Dyżurni malkontenci ciężko pracują nawet w święta. Tupią nogami, zrzędzą. A tężnie, pijalnia, molo, promenada cieszy tak wielu, że paru stałych komentatorów, którym zawsze i wszędzie będzie źle, bo tak mają, nie są w stanie zabrać nam radości. Gołdapianie się cieszą, a mała grupka wiecznych zrzęd narzeka, narzeka, narzeka. Proponuję na spacer nad jezioro, może trochę jodu, albo relaksu w grocie solnej spowoduje, że zauważycie inne kolory oprócz czarnego. N.p. zielony. Kolor radości i nadziei
Kazimierz, dyżurny pochlebca , wazeliniarz i diagnosta. Zauważ że na pochodzie 1 majowym są tylko dzieci i pracownicy administracji tacy jak Ty. Pozostali ciężko pracują za granicą lub szukają pracy w kraju. Bo od 25 lat, żadna inwestycja miłościwie nam panującego nawet przez chwilę nie obniżyła największego w kraju bezrobocia. No, ale ten cały smród , hipokryzję i bezrobocie podsumujemy przy urnach.
Rudy nie tylko narzeka, ale kłamie. Największe bezrobocie jest w Szydłowcu, a w Gołdapi jest największy SPADEK bezrobocia w Polsce.
Kaziku, podatki są przerzuacle, a tzw. „inwestycje państwowe” są wykonywane ZAMIAST inwestycji prywatnych. Polecam poczytać Frédérica Bastiata:
Za każdym razem, gdy sprzeciwiamy się rzeczom wykonywanym przez rząd, socjaliści (błędnie) konkludują, że sprzeciwiamy się ich wykonywaniu w ogóle.

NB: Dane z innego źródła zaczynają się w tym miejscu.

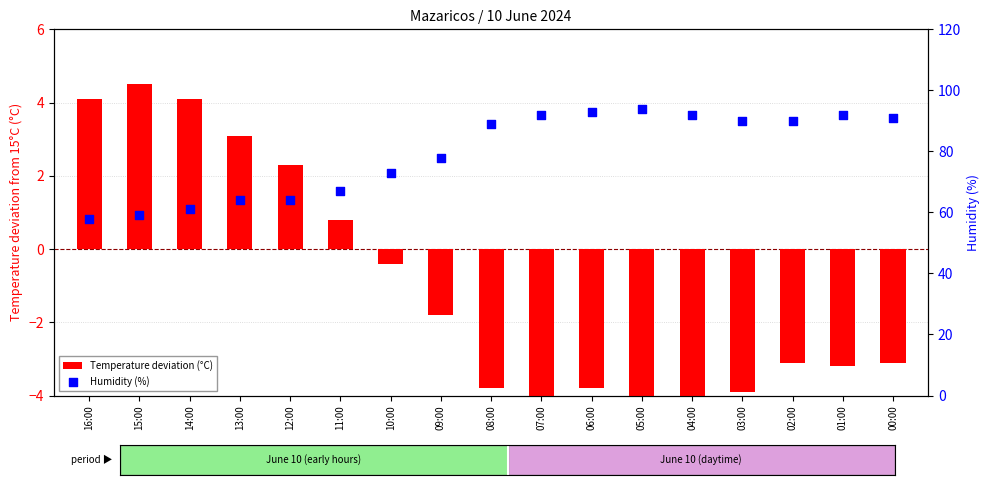

Which series has the largest total across all categories?

Humidity (%)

Kiedy część czyjegoś bogactwa przechodzi czy to siłą, czy podstępem od tego, kto ją posiada bez jego zgody i bez zapłaty do tego, kto jej nie stworzył i nie nabył, nazywam to zamachem na własność, czyli grabieżą właśnie.
tesz tam szłam było fajnie dawali cukierki i tężnie były duże
fajnie byłam tesz tam dawali cuksy
TEŻ TAM BYŁAM BYŁO FAJNIE SZŁAM W MALCIE I DAWALI CUKSY PO PARADZIE!!!